Material for this exercise>
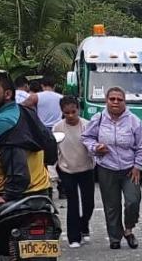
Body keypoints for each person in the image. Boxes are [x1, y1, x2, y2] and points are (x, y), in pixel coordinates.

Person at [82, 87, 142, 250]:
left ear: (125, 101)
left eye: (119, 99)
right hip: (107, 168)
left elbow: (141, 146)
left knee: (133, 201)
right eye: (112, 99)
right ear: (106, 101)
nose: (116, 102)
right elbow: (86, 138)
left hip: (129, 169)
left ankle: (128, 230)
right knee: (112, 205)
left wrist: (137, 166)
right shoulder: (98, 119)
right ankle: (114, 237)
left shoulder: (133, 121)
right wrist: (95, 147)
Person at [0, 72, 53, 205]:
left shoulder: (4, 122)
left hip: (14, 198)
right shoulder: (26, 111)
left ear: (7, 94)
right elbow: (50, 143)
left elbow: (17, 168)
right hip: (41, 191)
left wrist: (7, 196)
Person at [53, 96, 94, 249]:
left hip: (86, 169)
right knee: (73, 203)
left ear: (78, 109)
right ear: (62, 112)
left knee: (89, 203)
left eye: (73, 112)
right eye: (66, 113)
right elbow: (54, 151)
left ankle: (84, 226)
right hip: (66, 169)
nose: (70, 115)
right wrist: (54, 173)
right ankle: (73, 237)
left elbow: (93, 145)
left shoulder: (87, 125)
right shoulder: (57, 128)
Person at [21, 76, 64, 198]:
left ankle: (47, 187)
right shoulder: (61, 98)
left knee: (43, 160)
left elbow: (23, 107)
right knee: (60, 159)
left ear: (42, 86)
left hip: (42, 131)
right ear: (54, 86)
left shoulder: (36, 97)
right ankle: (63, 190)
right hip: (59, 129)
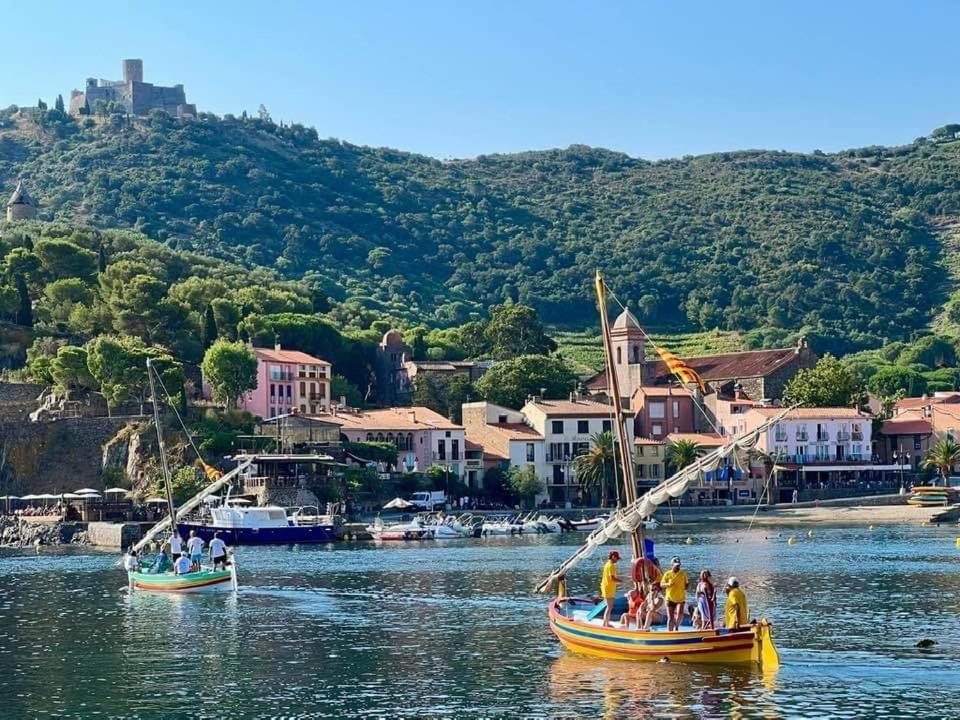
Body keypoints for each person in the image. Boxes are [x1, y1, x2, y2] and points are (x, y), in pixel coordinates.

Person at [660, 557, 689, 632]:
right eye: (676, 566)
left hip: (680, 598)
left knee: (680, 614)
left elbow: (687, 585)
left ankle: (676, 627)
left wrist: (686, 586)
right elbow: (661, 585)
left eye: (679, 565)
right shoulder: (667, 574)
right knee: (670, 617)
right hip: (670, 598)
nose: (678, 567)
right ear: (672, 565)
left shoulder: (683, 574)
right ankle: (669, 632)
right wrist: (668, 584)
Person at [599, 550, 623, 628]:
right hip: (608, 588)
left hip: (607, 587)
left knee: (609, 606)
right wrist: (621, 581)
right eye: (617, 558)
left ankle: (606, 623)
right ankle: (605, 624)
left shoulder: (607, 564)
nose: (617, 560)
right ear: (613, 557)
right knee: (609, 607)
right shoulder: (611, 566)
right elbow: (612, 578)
...
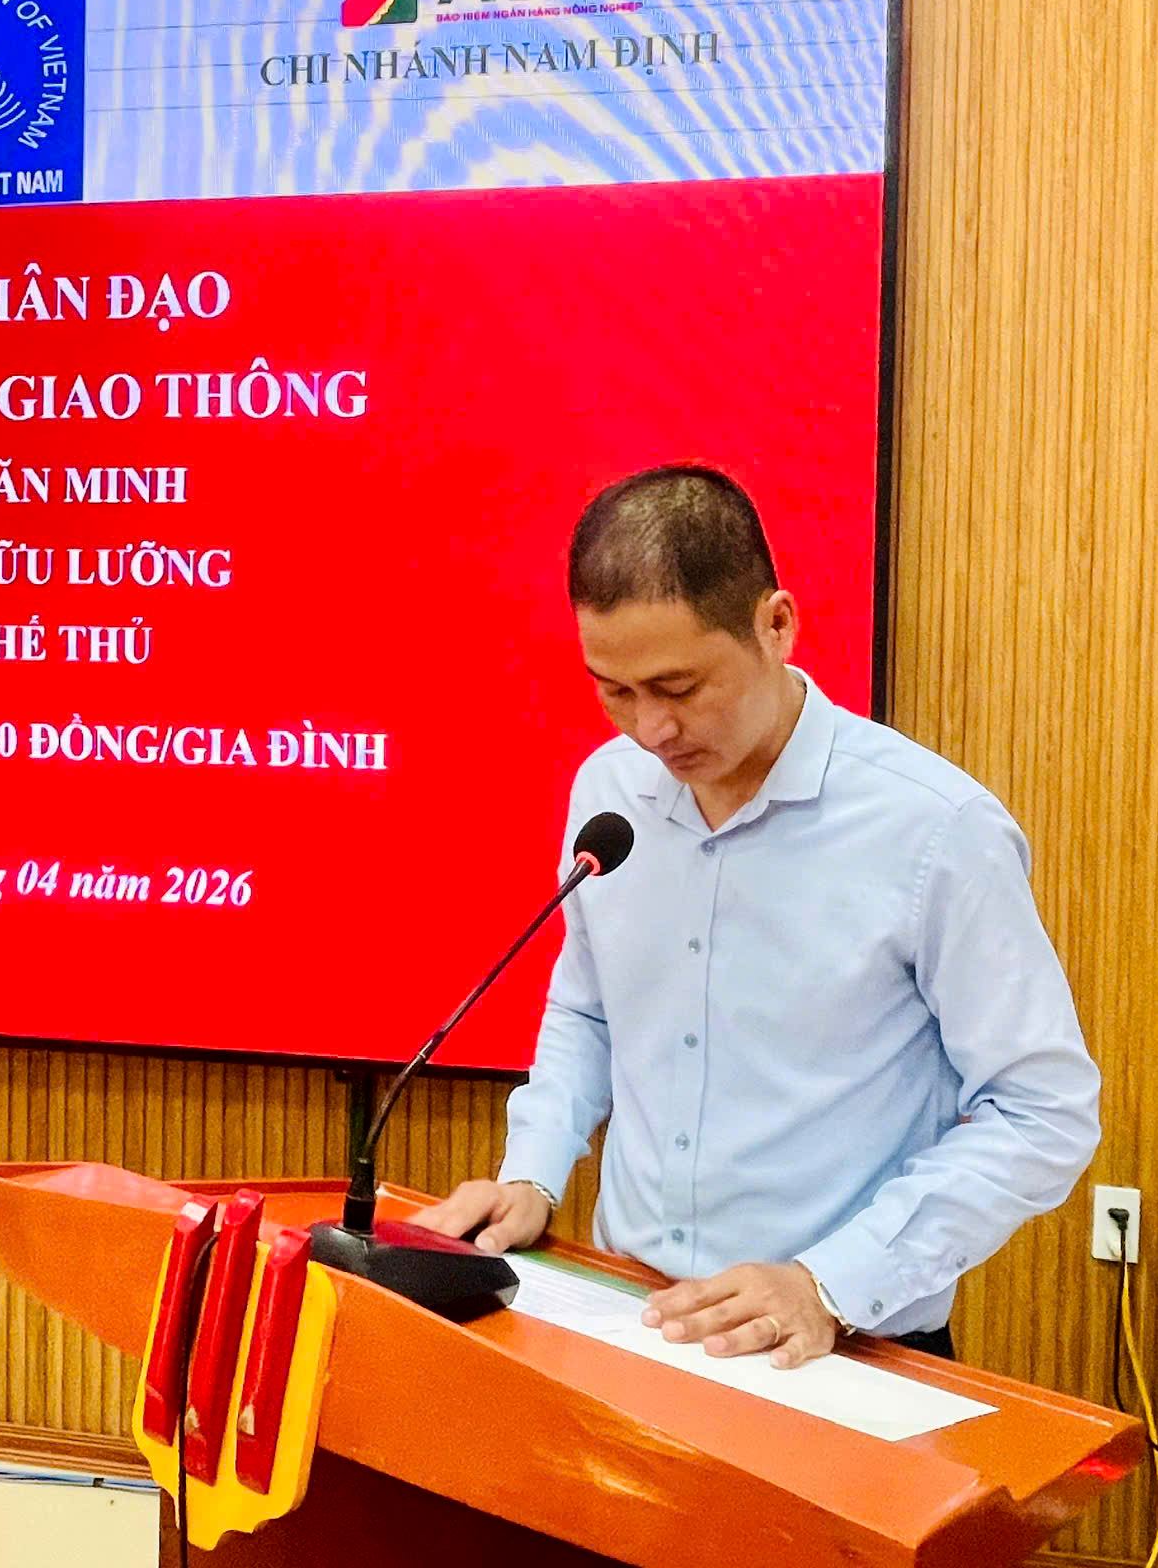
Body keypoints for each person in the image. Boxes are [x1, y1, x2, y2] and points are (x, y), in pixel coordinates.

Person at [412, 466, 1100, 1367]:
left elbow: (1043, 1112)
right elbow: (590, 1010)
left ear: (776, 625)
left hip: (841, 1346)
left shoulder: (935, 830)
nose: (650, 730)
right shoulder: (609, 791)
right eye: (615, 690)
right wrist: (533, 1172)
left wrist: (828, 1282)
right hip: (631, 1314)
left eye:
* * *
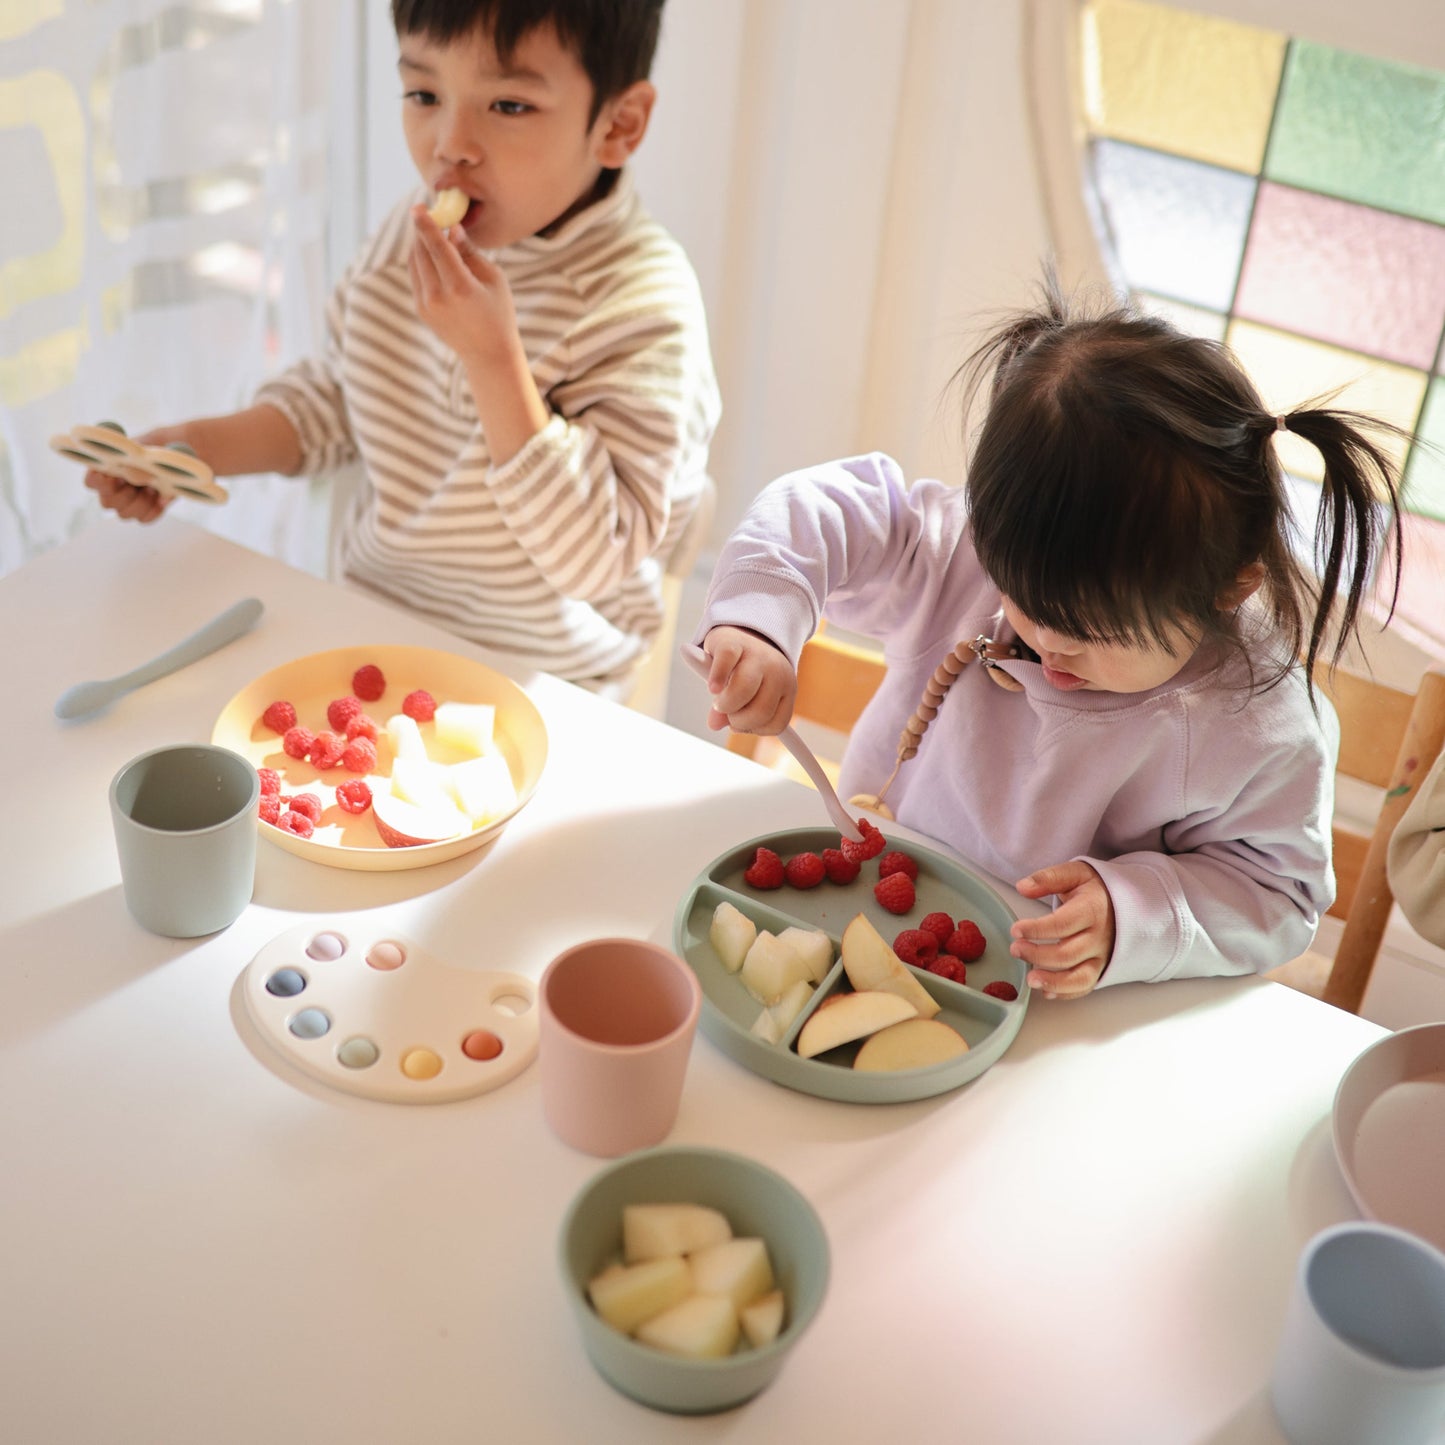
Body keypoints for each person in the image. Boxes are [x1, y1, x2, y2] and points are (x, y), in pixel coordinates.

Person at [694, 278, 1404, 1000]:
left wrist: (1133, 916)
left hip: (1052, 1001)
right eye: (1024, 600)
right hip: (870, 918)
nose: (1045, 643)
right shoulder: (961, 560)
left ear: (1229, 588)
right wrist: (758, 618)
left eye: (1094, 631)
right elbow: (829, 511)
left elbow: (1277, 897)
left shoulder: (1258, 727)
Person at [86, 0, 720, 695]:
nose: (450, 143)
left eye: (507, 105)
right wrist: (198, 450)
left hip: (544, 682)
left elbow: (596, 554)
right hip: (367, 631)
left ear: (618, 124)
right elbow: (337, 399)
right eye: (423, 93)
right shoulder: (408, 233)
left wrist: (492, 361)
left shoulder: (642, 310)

Try it> Once each line with "ankle" in the entries is counted, state the total and nothing else.

Result of this task> 10